Zu beachten ist dabei, dass der Effekt beider Phänomene, des stärkeren Dollars und der rückläufigen Rohstoffpreise, auf die Schwellenmärkte (EMs) besonders stark ausfallen dürfte.

So sind die Nationaleinkommen vieler rohstoffproduzierender EMs zurückgegangen.

Andererseits haben manche EMs, die wie Indien und andere asiatische Länder Nettoimporteure sind, von den sinkenden Rohstoffpreisen kräftig profitiert.

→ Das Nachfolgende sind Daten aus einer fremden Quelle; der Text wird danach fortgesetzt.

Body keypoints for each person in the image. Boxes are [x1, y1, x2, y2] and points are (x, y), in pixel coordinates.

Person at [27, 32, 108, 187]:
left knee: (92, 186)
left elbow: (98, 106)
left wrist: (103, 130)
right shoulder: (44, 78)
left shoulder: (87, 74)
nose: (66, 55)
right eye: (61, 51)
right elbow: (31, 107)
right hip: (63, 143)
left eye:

Dennoch befürchten wir, dass sich verschiedene EM-Volkswirtschaften zu hoch verschuldet haben könnten. Märkte, die Dollarpreise zahlen müssen, dürften durch die fortgesetzte Stärke des Dollars unter Druck geraten.

Fallende Rohstoffpreise und ein starker Dollar haben gewaltige Auswirkungen auf die EMs, und nach unserer Überzeugung ist es kein Zufall, dass bestimmte EM-Länder bei früheren kräftigen Dollar-Rallys unter Währungskrisen litten.

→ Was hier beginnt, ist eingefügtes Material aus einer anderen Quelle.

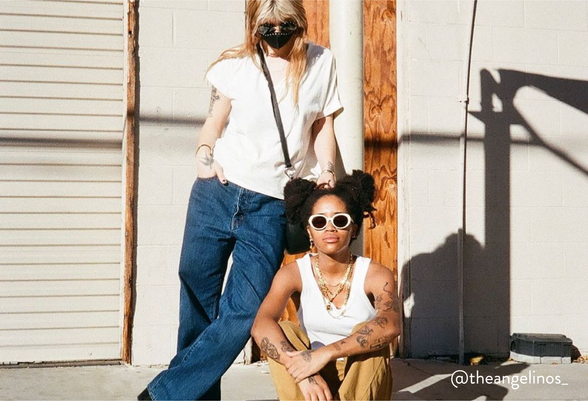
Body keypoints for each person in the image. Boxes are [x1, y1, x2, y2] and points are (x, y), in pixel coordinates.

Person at [138, 0, 343, 399]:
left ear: (298, 23)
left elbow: (323, 126)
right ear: (254, 25)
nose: (275, 32)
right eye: (266, 24)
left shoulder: (321, 63)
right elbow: (214, 121)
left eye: (284, 23)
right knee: (196, 299)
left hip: (269, 206)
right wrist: (203, 156)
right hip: (216, 194)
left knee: (244, 309)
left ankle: (164, 394)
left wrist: (329, 169)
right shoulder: (237, 64)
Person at [251, 170, 402, 401]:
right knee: (286, 331)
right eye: (319, 221)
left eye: (339, 220)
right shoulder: (293, 273)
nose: (329, 228)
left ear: (353, 229)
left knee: (371, 331)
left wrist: (324, 354)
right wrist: (303, 373)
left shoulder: (375, 274)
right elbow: (261, 323)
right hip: (312, 375)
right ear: (309, 231)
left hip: (361, 375)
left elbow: (391, 325)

Wir verfolgen eine klassische ertragsorientierte Strategie unter Ausnutzung von Volatilität, um uns potenzielle Aufschläge zu sichern. Wir erkennen einen strukturellen Anstieg der Volatilität und damit mehr Wert in solchen Income-Overlays. Im Moment werden wir für den Verzicht auf potenzielle Wertsteigerungen von Anlagen nach unserem Eindruck entschädigt durch die von uns erzielten potenziellen laufenden Erträge. Zeichnet sich ein Bärenmarkt ab, gilt das unseres Erachtens umso mehr, da wir kaum Aufwärtspotenzial aufgeben würden. Das könnte folglich eine überlegenswerte Strategie für Anleger sein, die glauben, dass wir auf das Ende eines zyklischen Bullenmarkts zusteuern.

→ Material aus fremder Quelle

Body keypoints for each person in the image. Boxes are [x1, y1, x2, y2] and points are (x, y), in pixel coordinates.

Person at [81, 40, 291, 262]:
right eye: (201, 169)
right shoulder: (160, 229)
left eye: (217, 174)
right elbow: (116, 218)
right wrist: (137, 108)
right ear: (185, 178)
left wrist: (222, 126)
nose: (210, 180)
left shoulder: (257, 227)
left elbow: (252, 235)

Die Risiken für die Strategie bestehen in einem Szenario, in dem sich der zyklische Bullenmarkt fortsetzt und die Volatilität auf Werte um null zurückfällt. Ein Investor mit traditionellerem Fokus – auch einem, der hochverzinsliche oder EM-Anleihen einbezieht – würde unter diesen Umständen eher mit Überrenditen rechnen. Doch für Anleger, die sich defensiver aufstellen möchten, könnte dieser Ansatz eine Überlegung wert sein.

 

Wichtige Hinweise:

Toby Hayes Kommentare, Meinungen und Analysen dienen ausschließlich zu Informationszwecken. Sie dürfen nicht als eine individuelle Anlageberatung oder Empfehlung, in ein Wertpapier zu investieren oder eine bestimmte Anlagestrategie zu verfolgen, aufgefasst werden. Da sich Markt- und Konjunkturbedingungen schnell verändern können, gelten Kommentare, Meinungen und Analysen nur für den Zeitpunkt der Veröffentlichung dieses Beitrags. Sie können sich ohne Ankündigung ändern. Dieses Material soll keine vollständige Analyse aller wesentlichen Fakten in Bezug auf ein Land, eine Region, einen Markt, eine Branche, eine Anlage oder Strategie darstellen.

Alle Anlagen sind mit Risiken behaftet, inklusive des möglichen Verlusts der Anlagesumme. Ausländische Wertpapiere bringen spezielle Risiken mit sich, darunter Wechselkursschwankungen, wirtschaftliche und politische Ungewissheit. Anlagen in Schwellenländern sind mit erhöhten Risiken in Bezug auf dieselben Faktoren verbunden. Hinzu kommen die durch ihre kleinere Größe, ihre geringere Liquidität und den nicht so fest gefügten rechtlichen, politischen, wirtschaftlichen und sozialen Rahmen zur Stützung der Wertpapiermärkte bedingten Gefahren.